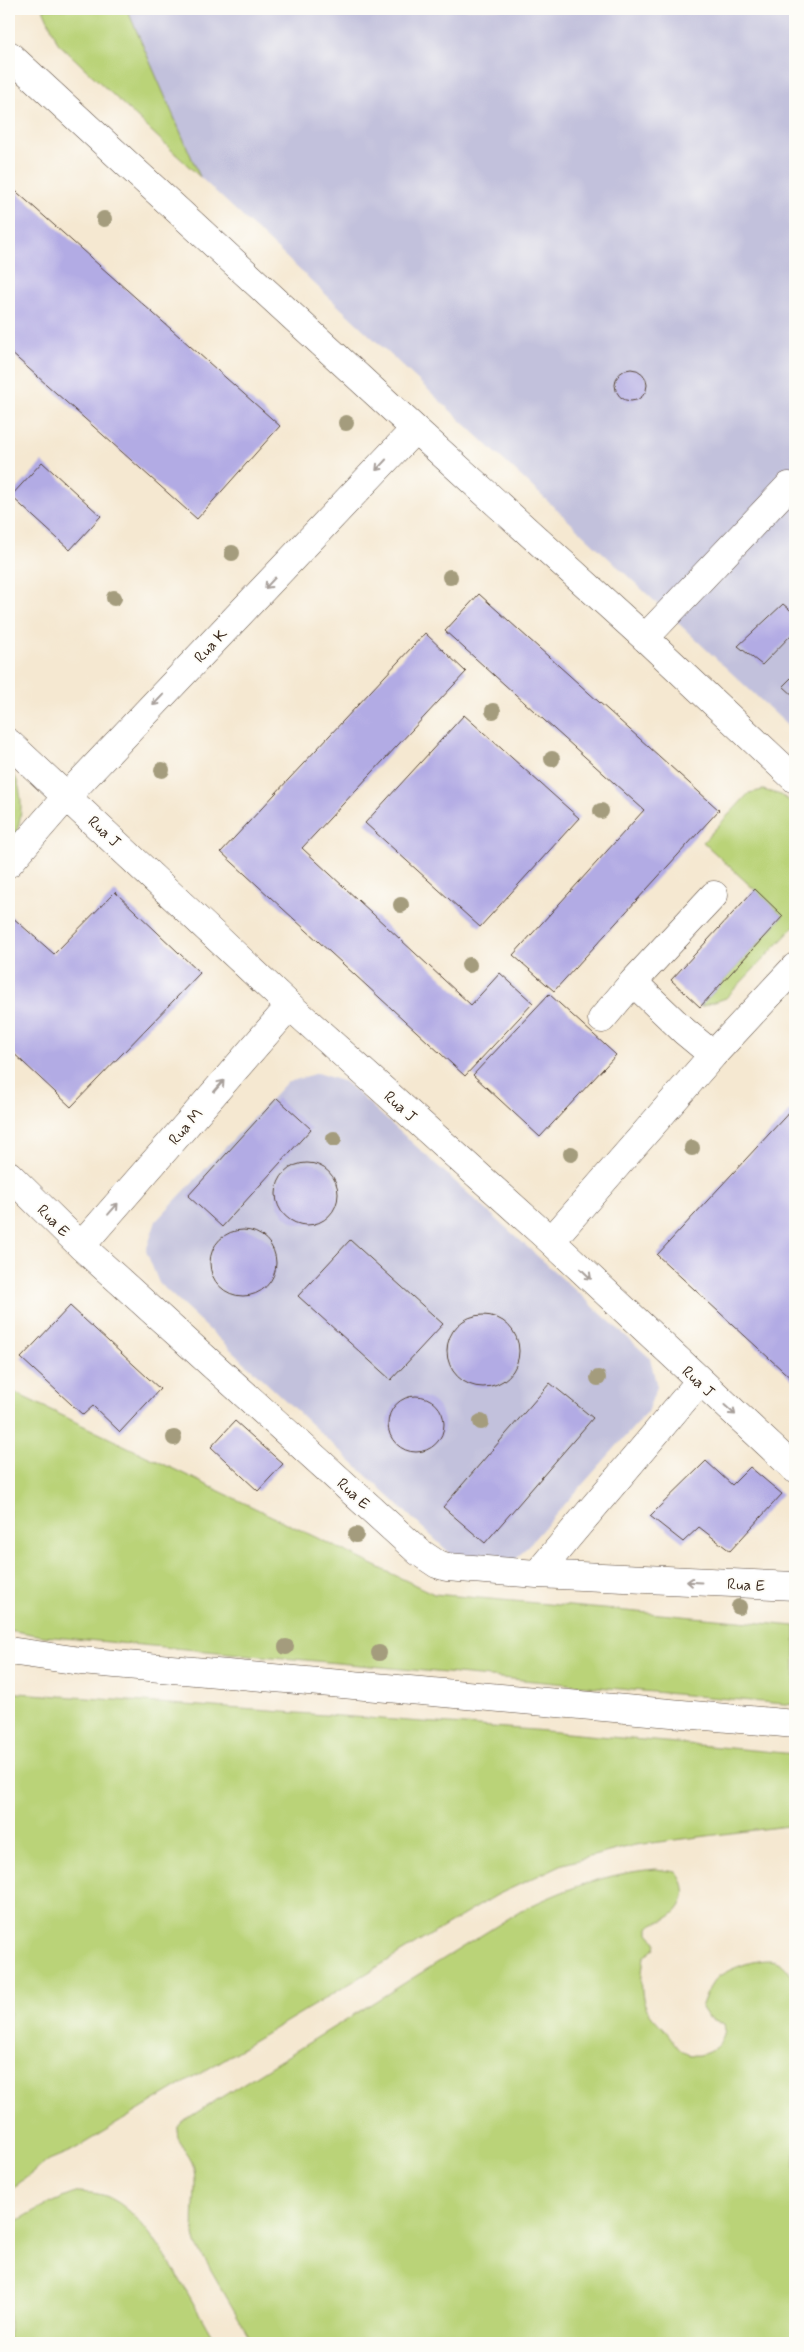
<svg xmlns="http://www.w3.org/2000/svg" width="804" height="2352" font-family="Mynerve,sans-serif">
  <rect width="100%" height="100%" fill="#fdfcf7"/>
  <filter id="ink" filterUnits="userSpaceOnUse"><feTurbulence type="fractalNoise" baseFrequency=".02" numOctaves="2"/><feDisplacementMap in="SourceGraphic" scale="10" xChannelSelector="R" yChannelSelector="G"/><feConvolveMatrix kernelMatrix="1 2 1 2 8 2 1 2 1" color-interpolation-filters="sRGB"/></filter>
  <filter id="wash" filterUnits="userSpaceOnUse"><feTurbulence type="fractalNoise" baseFrequency=".0096" numOctaves="4" result="noise"/><feDisplacementMap in="SourceGraphic" scale="20" xChannelSelector="R" yChannelSelector="G"/><feGaussianBlur stdDeviation="1.12" result="paint"/><feColorMatrix in="noise" values="0 0 0 0 0 0 0 0 0 0 0 0 0 0 0 0 0 1.4 0 .05"/><feComposite in="paint" operator="in"/></filter>
  <g filter="url(#wash)">
    <rect width="100%" height="100%" fill="#f5e8d1"/>
    <path fill="#c2c1dc" d="M127,9H795V732L200,177Z
      M317,1073L345,1082L650,1358L657,1387L647,1412L510,1566L453,1556L159,1283L146,1251L156,1221L286,1083Z"/>
    <path fill="#bad378" stroke="#7a7e4b" d="M43,9H127L200,177L58,43Z
      M9,768C26,785 24,828 9,845Z
      M763,790L781,795L795,805V926L726,998L700,1007L783,916L703,842L749,793Z
      M9,1390L434,1594L795,1626V1705L43,1636L9,1630Z
      M9,1691L18,1693L534,1730L795,1754V1825L635,1845L563,1864L497,1895L73,2150L49,2160L9,2191Z
      M656,1869L676,1872C691,1889 685,1909 666,1919C660,1922 653,1922 649,1928V1933L656,1941C656,1951 651,1952 644,1957C642,1971 639,1994 646,2007C651,2017 661,2025 668,2034C672,2039 677,2048 683,2052C701,2063 730,2044 724,2024L707,2017L701,2008C704,1998 710,1984 718,1977C730,1968 764,1955 778,1962C787,1966 791,1975 795,1983V2343H253L196,2244C189,2219 198,2194 194,2169C191,2152 174,2145 178,2127L183,2121L522,1910C565,1889 608,1873 656,1869Z
      M79,2192C90,2193 102,2193 112,2199C151,2217 193,2305 216,2343H9V2226C32,2212 53,2200 79,2192Z"/>
    <g id="blocks">
      <path fill="#b2abe4" d="M9,185L280,426L197,519L9,351Z
        M615 385a16 16 0 1 1 32 0a16 16 0 1 1-32 0Z
        M42,462L101,516L70,550L11,496Z
        M479,594L719,810L554,991L513,955L644,810L445,631Z
        M783,604L795,614V631L762,665L738,646Z
        M425,633L466,672L302,848L471,1005L500,973L533,1003L465,1076L221,852Z
        M795,674V697L783,686Z
        M464,715L579,818L480,927L365,823Z
        M755,889L783,916L700,1007L671,980Z
        M115,892L200,973L71,1107L9,1049V919L11,916L54,954Z
        M549,994L616,1055L540,1137L473,1075Z
        M277,1098L311,1129L222,1227L188,1196Z
        M795,1106V1382L657,1255Z
        M276 1194a31 31 0 1 1 62 0a31 31 0 1 1-62 0Z
        M210 1263a33 33 0 1 1 66 0a33 33 0 1 1-66 0Z
        M350,1240L443,1324L391,1380L298,1296Z
        M70,1306L160,1389L120,1432L93,1406L83,1415L21,1358Z
        M447 1351a36 36 0 1 1 72 0a36 36 0 1 1-72 0Z
        M550,1383L593,1418L485,1543L443,1507Z
        M388 1424a28 28 0 1 1 56 0a28 28 0 1 1-56 0Z
        M235,1421L283,1464L258,1491L211,1447Z
        M706,1461L732,1485L750,1467L782,1494L730,1551L699,1527L683,1542L650,1516Z"/>
    </g>
  </g>
  <g filter="url(#ink)">
    <use href="#blocks" fill-opacity="0" stroke="#574639" stroke-width="1"/>
    <g fill="none" stroke-linecap="round" stroke-linejoin="round">
      <g stroke="#574639" stroke-width="29">
        <path id="minor" d="M9,55L415,429L645,638L795,779
          M645,638L789,486L795,492
          M9,743L290,1006L551,1241L795,1469
          M9,863L67,796L415,429
          M633,982L714,895
          M602,1019L633,982L684,1031L713,1055
          M9,1175L81,1246L419,1552L437,1564L447,1567L537,1574L795,1586
          M551,1241L713,1055L795,967
          M81,1246L290,1006
          M537,1574L699,1382
          M9,1651L81,1661L795,1724"/>
      </g>
      <use href="#minor" stroke="#fff" stroke-width="28"/>
    </g>
    <g fill="#a49c7d">
      <circle cx="104" cy="219" r="8"/>
      <circle cx="346" cy="423" r="8"/>
      <circle cx="232" cy="553" r="8"/>
      <circle cx="450" cy="577" r="8"/>
      <circle cx="114" cy="598" r="8"/>
      <circle cx="493" cy="711" r="8"/>
      <circle cx="552" cy="759" r="8"/>
      <circle cx="162" cy="770" r="8"/>
      <circle cx="601" cy="811" r="8"/>
      <circle cx="401" cy="905" r="8"/>
      <circle cx="469" cy="965" r="8"/>
      <circle cx="334" cy="1139" r="8"/>
      <circle cx="692" cy="1148" r="8"/>
      <circle cx="571" cy="1154" r="8"/>
      <circle cx="598" cy="1378" r="8"/>
      <circle cx="481" cy="1422" r="8"/>
      <circle cx="174" cy="1438" r="8"/>
      <circle cx="356" cy="1535" r="8"/>
      <circle cx="739" cy="1607" r="8"/>
      <circle cx="286" cy="1647" r="8"/>
      <circle cx="379" cy="1653" r="8"/>
    </g>
    <defs><path id="oneway-shaft" d="M-6 0H5M1.5-3L5.5 0L1.5 3" fill="none" stroke-width="1.6" stroke-linecap="round" stroke-linejoin="round" transform="scale(1.25)"/></defs>
    <g stroke="#a79f9a">
      <use href="#oneway-shaft" transform="translate(381 465) rotate(133)"/>
      <use href="#oneway-shaft" transform="translate(270 583) rotate(133)"/>
      <use href="#oneway-shaft" transform="translate(158 700) rotate(133)"/>
      <use href="#oneway-shaft" transform="translate(219 1086) rotate(-49)"/>
      <use href="#oneway-shaft" transform="translate(113 1209) rotate(-49)"/>
      <use href="#oneway-shaft" transform="translate(586 1274) rotate(44)"/>
      <use href="#oneway-shaft" transform="translate(730 1410) rotate(42)"/>
      <use href="#oneway-shaft" transform="translate(694 1582) rotate(-177)"/>
    </g>
  </g>
  <g text-anchor="middle" stroke-width="4" stroke-linejoin="round" paint-order="stroke">
    <g font-size="16" fill="#3b2a1e" stroke="#fdfcf7">
      <text transform="translate(210 645) rotate(-47)" y="6">Rua K</text>
      <text transform="translate(105 831) rotate(43)" y="6">Rua J</text>
      <text transform="translate(401 1106) rotate(42)" y="6">Rua J</text>
      <text transform="translate(185 1126) rotate(-49)" y="6">Rua M</text>
      <text transform="translate(54 1220) rotate(45)" y="6">Rua E</text>
      <text transform="translate(699 1381) rotate(43)" y="6">Rua J</text>
      <text transform="translate(354 1493) rotate(42)" y="6">Rua E</text>
      <text transform="translate(746 1584) rotate(3)" y="6">Rua E</text>
    </g>
  </g>
  <rect width="804" height="2352" fill="none" stroke="#fdfcf7" stroke-width="30"/>
</svg>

■ ■ ■ ■ ■ ■ ■

Of all the lines in the entries, count those with the string "font", and report only that number.

** Final answer **
2